*** DATA LINES

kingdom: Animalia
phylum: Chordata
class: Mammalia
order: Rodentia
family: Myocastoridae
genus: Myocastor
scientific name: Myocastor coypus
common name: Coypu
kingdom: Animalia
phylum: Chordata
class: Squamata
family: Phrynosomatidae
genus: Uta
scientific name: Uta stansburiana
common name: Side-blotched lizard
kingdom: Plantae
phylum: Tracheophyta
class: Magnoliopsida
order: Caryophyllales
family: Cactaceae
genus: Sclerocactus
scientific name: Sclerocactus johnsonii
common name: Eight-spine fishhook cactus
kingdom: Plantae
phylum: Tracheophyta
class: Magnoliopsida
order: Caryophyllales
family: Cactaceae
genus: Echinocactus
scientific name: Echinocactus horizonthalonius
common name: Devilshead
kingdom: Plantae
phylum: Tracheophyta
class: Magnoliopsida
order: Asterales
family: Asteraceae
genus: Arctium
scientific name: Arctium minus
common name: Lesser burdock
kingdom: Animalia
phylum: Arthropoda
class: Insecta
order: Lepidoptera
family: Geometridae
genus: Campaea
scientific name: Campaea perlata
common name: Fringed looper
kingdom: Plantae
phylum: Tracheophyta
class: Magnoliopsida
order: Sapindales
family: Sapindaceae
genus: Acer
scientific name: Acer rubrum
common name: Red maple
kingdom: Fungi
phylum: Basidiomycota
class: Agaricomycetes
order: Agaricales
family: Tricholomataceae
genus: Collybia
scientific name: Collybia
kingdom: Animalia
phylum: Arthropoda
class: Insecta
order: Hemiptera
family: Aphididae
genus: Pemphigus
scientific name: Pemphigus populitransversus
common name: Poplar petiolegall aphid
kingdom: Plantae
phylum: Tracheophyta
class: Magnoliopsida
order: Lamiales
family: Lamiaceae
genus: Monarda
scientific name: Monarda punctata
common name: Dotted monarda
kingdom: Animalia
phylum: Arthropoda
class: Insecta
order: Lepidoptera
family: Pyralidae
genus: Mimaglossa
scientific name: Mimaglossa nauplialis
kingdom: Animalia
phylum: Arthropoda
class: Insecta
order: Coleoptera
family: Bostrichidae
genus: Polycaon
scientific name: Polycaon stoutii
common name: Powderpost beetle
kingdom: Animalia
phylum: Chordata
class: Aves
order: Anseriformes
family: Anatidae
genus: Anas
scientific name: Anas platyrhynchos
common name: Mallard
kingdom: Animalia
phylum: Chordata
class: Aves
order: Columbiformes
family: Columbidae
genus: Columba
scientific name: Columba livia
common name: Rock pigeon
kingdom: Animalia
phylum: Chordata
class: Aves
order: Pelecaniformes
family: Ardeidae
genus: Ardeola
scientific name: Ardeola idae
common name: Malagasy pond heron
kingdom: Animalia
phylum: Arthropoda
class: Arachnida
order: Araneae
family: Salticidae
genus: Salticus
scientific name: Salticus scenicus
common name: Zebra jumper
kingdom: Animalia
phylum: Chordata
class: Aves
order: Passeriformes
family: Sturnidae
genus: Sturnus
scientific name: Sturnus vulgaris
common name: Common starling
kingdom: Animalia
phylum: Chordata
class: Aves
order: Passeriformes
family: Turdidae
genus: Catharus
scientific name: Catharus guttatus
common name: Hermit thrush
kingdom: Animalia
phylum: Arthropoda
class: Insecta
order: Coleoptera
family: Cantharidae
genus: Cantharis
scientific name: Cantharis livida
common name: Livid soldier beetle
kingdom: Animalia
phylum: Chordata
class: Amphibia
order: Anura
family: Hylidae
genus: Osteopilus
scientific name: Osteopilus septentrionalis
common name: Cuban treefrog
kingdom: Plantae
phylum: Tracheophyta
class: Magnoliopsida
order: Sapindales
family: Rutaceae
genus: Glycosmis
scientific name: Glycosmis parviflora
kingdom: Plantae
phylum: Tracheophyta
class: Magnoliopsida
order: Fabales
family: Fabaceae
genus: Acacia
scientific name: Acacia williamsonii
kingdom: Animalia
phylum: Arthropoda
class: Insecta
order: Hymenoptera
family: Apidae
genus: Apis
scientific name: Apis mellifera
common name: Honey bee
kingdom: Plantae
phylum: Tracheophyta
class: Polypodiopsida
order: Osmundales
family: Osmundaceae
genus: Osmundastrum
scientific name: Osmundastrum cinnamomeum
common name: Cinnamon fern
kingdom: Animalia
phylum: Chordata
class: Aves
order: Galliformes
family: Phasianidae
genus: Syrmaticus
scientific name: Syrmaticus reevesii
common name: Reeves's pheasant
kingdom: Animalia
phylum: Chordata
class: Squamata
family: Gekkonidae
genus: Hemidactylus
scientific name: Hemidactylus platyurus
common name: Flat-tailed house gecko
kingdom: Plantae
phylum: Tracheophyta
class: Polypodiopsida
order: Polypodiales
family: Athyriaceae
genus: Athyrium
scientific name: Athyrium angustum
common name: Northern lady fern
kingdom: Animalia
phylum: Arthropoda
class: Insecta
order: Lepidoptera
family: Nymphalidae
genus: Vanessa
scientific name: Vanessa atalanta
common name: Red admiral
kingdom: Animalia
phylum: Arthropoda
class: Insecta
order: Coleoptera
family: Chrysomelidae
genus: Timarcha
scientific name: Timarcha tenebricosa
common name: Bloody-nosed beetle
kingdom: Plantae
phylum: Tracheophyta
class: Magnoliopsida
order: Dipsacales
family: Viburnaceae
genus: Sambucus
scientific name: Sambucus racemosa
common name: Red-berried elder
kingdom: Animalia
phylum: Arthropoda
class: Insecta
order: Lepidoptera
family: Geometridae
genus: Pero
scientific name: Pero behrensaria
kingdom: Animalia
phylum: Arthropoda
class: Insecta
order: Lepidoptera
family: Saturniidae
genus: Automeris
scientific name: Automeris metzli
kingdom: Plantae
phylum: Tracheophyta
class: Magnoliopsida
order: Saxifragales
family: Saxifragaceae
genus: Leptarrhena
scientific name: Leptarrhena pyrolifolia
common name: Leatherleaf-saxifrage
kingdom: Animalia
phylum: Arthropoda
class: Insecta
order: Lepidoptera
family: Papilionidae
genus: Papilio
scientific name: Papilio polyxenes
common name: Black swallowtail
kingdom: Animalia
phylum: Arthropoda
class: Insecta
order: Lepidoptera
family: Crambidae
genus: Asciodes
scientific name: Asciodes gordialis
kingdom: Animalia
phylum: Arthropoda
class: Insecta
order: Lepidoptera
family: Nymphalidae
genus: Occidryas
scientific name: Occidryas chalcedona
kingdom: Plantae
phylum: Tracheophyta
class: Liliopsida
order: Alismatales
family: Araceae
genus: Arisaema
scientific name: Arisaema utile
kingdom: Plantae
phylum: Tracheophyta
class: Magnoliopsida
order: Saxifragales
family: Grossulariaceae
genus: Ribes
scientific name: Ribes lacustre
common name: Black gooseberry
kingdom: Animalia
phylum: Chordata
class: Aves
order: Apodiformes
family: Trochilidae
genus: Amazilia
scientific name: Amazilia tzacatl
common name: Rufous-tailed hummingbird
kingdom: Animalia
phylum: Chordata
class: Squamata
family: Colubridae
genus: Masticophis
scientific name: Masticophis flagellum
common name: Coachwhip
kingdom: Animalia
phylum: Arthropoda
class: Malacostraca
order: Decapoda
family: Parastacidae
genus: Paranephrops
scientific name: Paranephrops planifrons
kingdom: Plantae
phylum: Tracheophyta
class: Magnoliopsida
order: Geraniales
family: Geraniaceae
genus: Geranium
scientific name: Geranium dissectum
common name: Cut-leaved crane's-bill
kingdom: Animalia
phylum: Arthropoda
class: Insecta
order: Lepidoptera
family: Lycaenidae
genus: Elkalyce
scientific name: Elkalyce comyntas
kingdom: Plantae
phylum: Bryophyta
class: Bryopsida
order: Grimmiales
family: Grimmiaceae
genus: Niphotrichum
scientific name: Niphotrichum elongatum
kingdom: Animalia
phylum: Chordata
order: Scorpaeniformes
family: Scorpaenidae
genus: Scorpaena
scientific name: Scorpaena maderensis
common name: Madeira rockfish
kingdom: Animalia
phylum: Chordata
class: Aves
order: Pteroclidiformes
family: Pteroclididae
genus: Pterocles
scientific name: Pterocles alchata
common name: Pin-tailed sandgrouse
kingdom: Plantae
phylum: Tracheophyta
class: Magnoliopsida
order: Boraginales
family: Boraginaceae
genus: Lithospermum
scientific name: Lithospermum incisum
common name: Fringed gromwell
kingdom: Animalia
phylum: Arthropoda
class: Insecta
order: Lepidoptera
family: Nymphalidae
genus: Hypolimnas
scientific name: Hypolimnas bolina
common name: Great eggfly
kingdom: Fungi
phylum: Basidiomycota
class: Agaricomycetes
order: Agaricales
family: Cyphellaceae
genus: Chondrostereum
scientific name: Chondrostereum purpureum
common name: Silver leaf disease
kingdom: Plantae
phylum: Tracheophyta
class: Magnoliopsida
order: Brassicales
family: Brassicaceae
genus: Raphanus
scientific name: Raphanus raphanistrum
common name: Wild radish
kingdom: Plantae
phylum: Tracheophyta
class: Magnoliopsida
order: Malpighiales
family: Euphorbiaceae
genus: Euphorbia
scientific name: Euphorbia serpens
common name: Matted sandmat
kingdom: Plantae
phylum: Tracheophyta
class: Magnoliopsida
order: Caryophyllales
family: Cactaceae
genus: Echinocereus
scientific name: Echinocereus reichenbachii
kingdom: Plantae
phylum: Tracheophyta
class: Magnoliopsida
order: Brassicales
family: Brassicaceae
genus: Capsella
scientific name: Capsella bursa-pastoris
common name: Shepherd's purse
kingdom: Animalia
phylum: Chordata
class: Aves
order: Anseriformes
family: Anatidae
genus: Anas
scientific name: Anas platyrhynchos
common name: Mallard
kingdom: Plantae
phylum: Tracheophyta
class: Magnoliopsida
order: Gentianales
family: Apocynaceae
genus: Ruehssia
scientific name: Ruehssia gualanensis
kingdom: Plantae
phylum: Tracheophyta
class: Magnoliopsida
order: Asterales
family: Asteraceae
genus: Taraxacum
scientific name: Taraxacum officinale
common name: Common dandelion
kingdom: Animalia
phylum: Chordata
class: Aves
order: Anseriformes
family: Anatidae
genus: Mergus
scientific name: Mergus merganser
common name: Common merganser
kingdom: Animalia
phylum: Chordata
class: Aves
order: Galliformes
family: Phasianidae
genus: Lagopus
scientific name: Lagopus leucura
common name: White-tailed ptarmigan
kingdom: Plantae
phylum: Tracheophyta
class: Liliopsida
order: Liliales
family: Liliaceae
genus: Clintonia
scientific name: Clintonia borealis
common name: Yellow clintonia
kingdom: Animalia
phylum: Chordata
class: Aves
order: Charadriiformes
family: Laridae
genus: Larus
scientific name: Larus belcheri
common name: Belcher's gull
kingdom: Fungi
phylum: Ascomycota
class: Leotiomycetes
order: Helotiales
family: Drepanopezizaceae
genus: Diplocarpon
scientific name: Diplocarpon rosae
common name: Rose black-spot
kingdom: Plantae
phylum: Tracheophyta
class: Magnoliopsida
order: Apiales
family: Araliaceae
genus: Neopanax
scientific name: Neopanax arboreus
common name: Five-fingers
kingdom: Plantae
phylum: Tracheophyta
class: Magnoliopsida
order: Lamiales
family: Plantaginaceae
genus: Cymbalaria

******

__GIVEN EXERCISE__. Repeat these lines word for word, starting with the line that contains "order: Scorpaeniformes" and going on through the line that contains "common name: Fringed gromwell".

__TASK SOLUTION__.
order: Scorpaeniformes
family: Scorpaenidae
genus: Scorpaena
scientific name: Scorpaena maderensis
common name: Madeira rockfish
kingdom: Animalia
phylum: Chordata
class: Aves
order: Pteroclidiformes
family: Pteroclididae
genus: Pterocles
scientific name: Pterocles alchata
common name: Pin-tailed sandgrouse
kingdom: Plantae
phylum: Tracheophyta
class: Magnoliopsida
order: Boraginales
family: Boraginaceae
genus: Lithospermum
scientific name: Lithospermum incisum
common name: Fringed gromwell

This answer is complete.